Q3.1: Two additional hyperparameters were added compared to the RandomForestClassifier. What are these hyperparameters, and what roles do they play?

In [10]:
from sklearn.ensemble import GradientBoostingClassifier

# Define hyperparameters for Gradient Boosting
hyperparameters_gb = {
    'n_estimators': 300,
    'learning_rate': 0.05, 
    'max_depth': 4,         
    'subsample': 0.5,
    'min_samples_leaf': 15,
    'max_features': 20,
}

# Create a Gradient Boosting classifier with the specified hyperparameters
gb_classifier = GradientBoostingClassifier(**hyperparameters_gb,random_state=0)

# Fit the model on the training data
gb_classifier.fit(X_train, Y_train)
print('Gradient Boosting model trained')

Gradient Boosting model trained


### FINAL MODEL EVALUATION

In [None]:
# Make predictions
train_prediction = gb_classifier.predict(X_train)
test_prediction = gb_classifier.predict(X_test)
test_prediction

# Calculate accuracy
train_accuracy = accuracy_score(Y_train, train_prediction)
test_accuracy = accuracy_score(Y_test, test_prediction)

# Create a figure with two subplots
fig, axs = plt.subplots(1, 2, figsize=(15, 6))

# Confusion matrix for the training set
cm_train = confusion_matrix(Y_train, train_prediction, normalize='true')
disp_train = ConfusionMatrixDisplay(confusion_matrix=cm_train, display_labels=gb_classifier.classes_)
_=disp_train.plot(ax=axs[0], values_format=".2f")
_=axs[0].set_title('Confusion Matrix (Training Set)')
# Confusion matrix for the test set
cm_test = confusion_matrix(Y_test, test_prediction, normalize='true')
disp_test = ConfusionMatrixDisplay(confusion_matrix=cm_test, display_labels=gb_classifier.classes_)
_=disp_test.plot(ax=axs[1], values_format=".2f")
_=axs[1].set_title('Confusion Matrix (Test Set)')

# Display accuracy for both sets
print('Accuracy on Training Set:', train_accuracy)
print('Accuracy on Test Set:', test_accuracy)

# Classification report for the training set
classification_metrics_train = classification_report(Y_train, train_prediction, output_dict=True)
report_df_train = pd.DataFrame(classification_metrics_train).transpose()
print("Classification Report for Training Set:")
print(report_df_train)

# Classification report for the test set
classification_metrics_test = classification_report(Y_test, test_prediction, output_dict=True)
report_df_test = pd.DataFrame(classification_metrics_test).transpose()
print("Classification Report for Test Set:")
print(report_df_test)

plt.show()

The cell above summarizes performance of the GradientBoostingClassifier.

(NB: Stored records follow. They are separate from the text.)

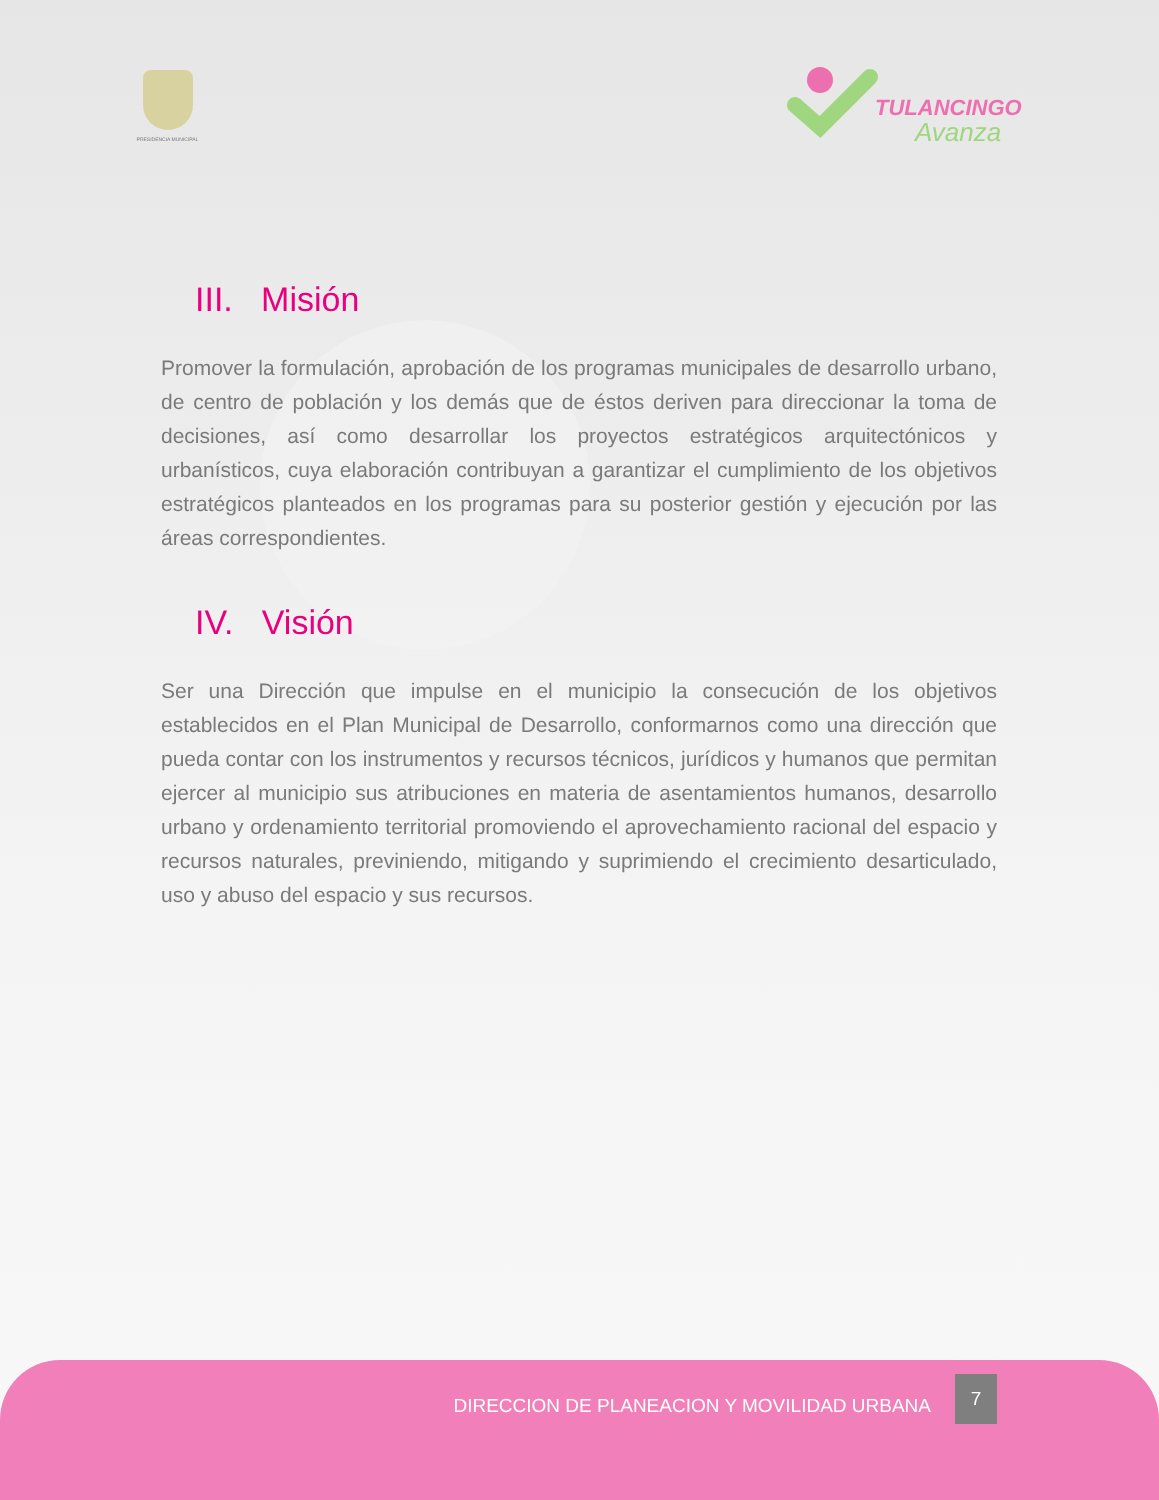PRESIDENCIA MUNICIPAL TULANCINGO
Avanza
III. Misión
Promover la formulación, aprobación de los programas municipales de desarrollo urbano, de centro de población y los demás que de éstos deriven para direccionar la toma de decisiones, así como desarrollar los proyectos estratégicos arquitectónicos y urbanísticos, cuya elaboración contribuyan a garantizar el cumplimiento de los objetivos estratégicos planteados en los programas para su posterior gestión y ejecución por las áreas correspondientes.
IV. Visión
Ser una Dirección que impulse en el municipio la consecución de los objetivos establecidos en el Plan Municipal de Desarrollo, conformarnos como una dirección que pueda contar con los instrumentos y recursos técnicos, jurídicos y humanos que permitan ejercer al municipio sus atribuciones en materia de asentamientos humanos, desarrollo urbano y ordenamiento territorial promoviendo el aprovechamiento racional del espacio y recursos naturales, previniendo, mitigando y suprimiendo el crecimiento desarticulado, uso y abuso del espacio y sus recursos.
DIRECCION DE PLANEACION Y MOVILIDAD URBANA 7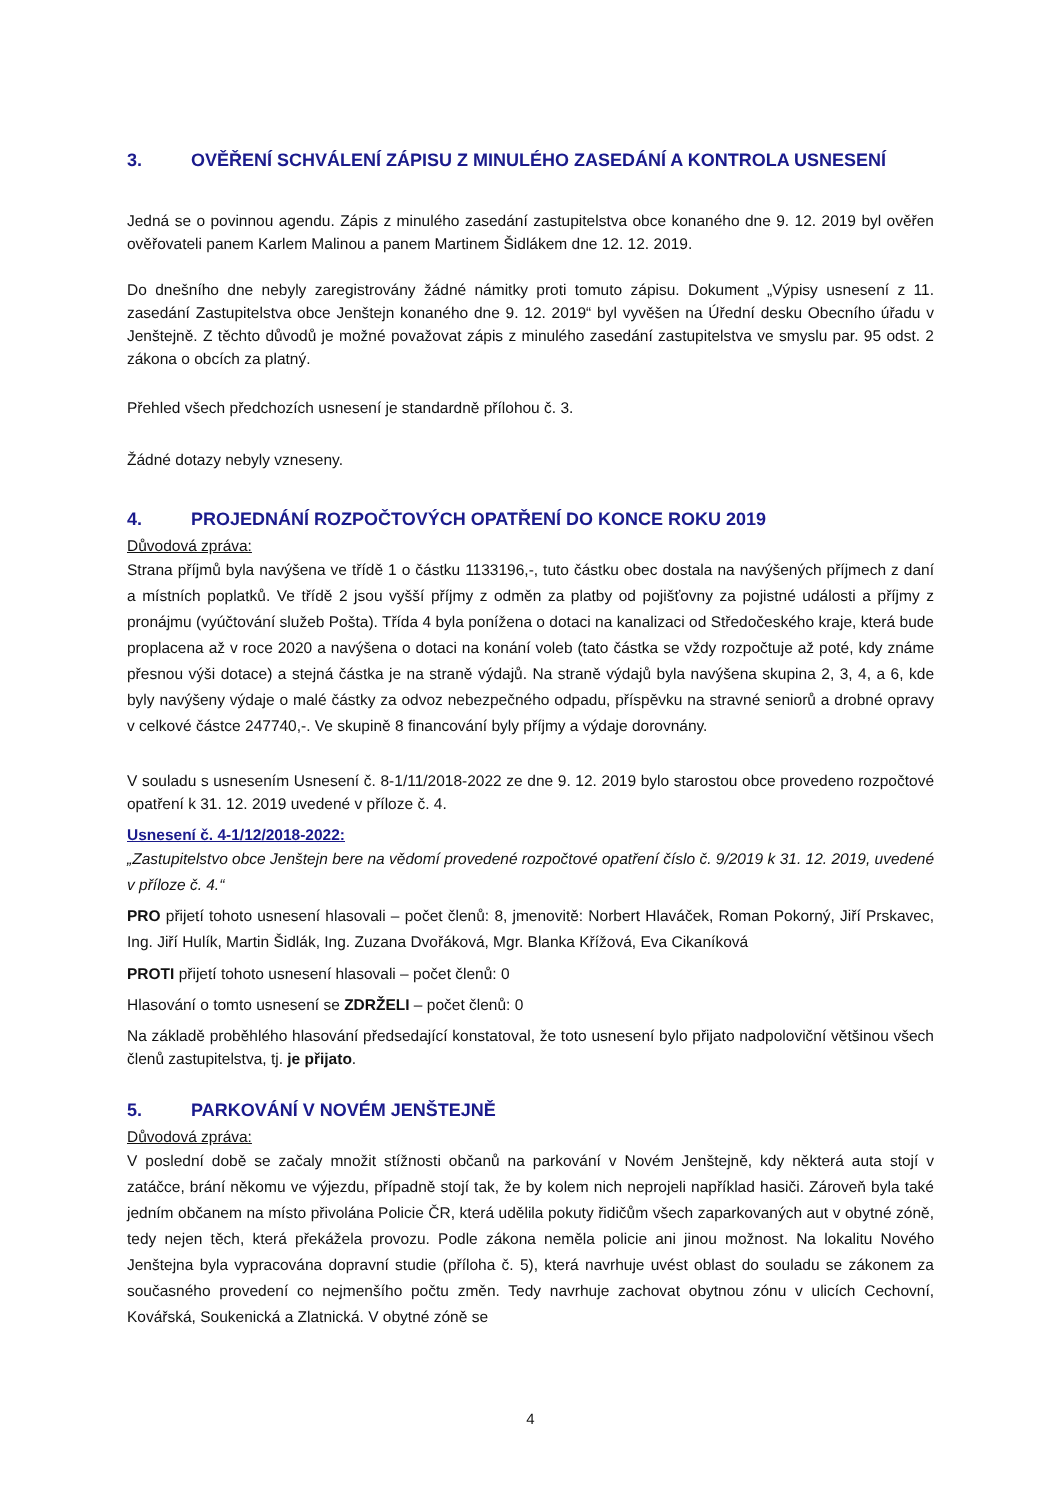3. OVĚŘENÍ SCHVÁLENÍ ZÁPISU Z MINULÉHO ZASEDÁNÍ A KONTROLA USNESENÍ
Jedná se o povinnou agendu. Zápis z minulého zasedání zastupitelstva obce konaného dne 9. 12. 2019 byl ověřen ověřovateli panem Karlem Malinou a panem Martinem Šidlákem dne 12. 12. 2019.
Do dnešního dne nebyly zaregistrovány žádné námitky proti tomuto zápisu. Dokument „Výpisy usnesení z 11. zasedání Zastupitelstva obce Jenštejn konaného dne 9. 12. 2019“ byl vyvěšen na Úřední desku Obecního úřadu v Jenštejně. Z těchto důvodů je možné považovat zápis z minulého zasedání zastupitelstva ve smyslu par. 95 odst. 2 zákona o obcích za platný.
Přehled všech předchozích usnesení je standardně přílohou č. 3.
Žádné dotazy nebyly vzneseny.
4. PROJEDNÁNÍ ROZPOČTOVÝCH OPATŘENÍ DO KONCE ROKU 2019
Důvodová zpráva:
Strana příjmů byla navýšena ve třídě 1 o částku 1133196,-, tuto částku obec dostala na navýšených příjmech z daní a místních poplatků. Ve třídě 2 jsou vyšší příjmy z odměn za platby od pojišťovny za pojistné události a příjmy z pronájmu (vyúčtování služeb Pošta). Třída 4 byla ponížena o dotaci na kanalizaci od Středočeského kraje, která bude proplacena až v roce 2020 a navýšena o dotaci na konání voleb (tato částka se vždy rozpočtuje až poté, kdy známe přesnou výši dotace) a stejná částka je na straně výdajů. Na straně výdajů byla navýšena skupina 2, 3, 4, a 6, kde byly navýšeny výdaje o malé částky za odvoz nebezpečného odpadu, příspěvku na stravné seniorů a drobné opravy v celkové částce 247740,-. Ve skupině 8 financování byly příjmy a výdaje dorovnány.
V souladu s usnesením Usnesení č. 8-1/11/2018-2022 ze dne 9. 12. 2019 bylo starostou obce provedeno rozpočtové opatření k 31. 12. 2019 uvedené v příloze č. 4.
Usnesení č. 4-1/12/2018-2022:
„Zastupitelstvo obce Jenštejn bere na vědomí provedené rozpočtové opatření číslo č. 9/2019 k 31. 12. 2019, uvedené v příloze č. 4.“
PRO přijetí tohoto usnesení hlasovali – počet členů: 8, jmenovitě: Norbert Hlaváček, Roman Pokorný, Jiří Prskavec, Ing. Jiří Hulík, Martin Šidlák, Ing. Zuzana Dvořáková, Mgr. Blanka Křížová, Eva Cikaníková
PROTI přijetí tohoto usnesení hlasovali – počet členů: 0
Hlasování o tomto usnesení se ZDRŽELI – počet členů: 0
Na základě proběhlého hlasování předsedající konstatoval, že toto usnesení bylo přijato nadpoloviční většinou všech členů zastupitelstva, tj. je přijato.
5. PARKOVÁNÍ V NOVÉM JENŠTEJNĚ
Důvodová zpráva:
V poslední době se začaly množit stížnosti občanů na parkování v Novém Jenštejně, kdy některá auta stojí v zatáčce, brání někomu ve výjezdu, případně stojí tak, že by kolem nich neprojeli například hasiči. Zároveň byla také jedním občanem na místo přivolána Policie ČR, která udělila pokuty řidičům všech zaparkovaných aut v obytné zóně, tedy nejen těch, která překážela provozu. Podle zákona neměla policie ani jinou možnost. Na lokalitu Nového Jenštejna byla vypracována dopravní studie (příloha č. 5), která navrhuje uvést oblast do souladu se zákonem za současného provedení co nejmenšího počtu změn. Tedy navrhuje zachovat obytnou zónu v ulicích Cechovní, Kovářská, Soukenická a Zlatnická. V obytné zóně se
4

Q3.2: Comment the results. Compare these results with the ones obtained with the RandomForestClassifier. Compare more specifically the precision, the recall and the f1-score of the 'r' class obtained with GradientBoostingClassifier and RandomForestClassifier. What are your conclusions?

NOTE: It is interesting to note that, in a real-world scenario, performances for this task could be further improved. For example, you could apply more advanced feature engineering techniques, or even incorporate other sensors, such as an electromyograph (EMG) for recording the electrical activity in skeletal muscles. Nevertheless, these aspects are beyond the scope of this practical work.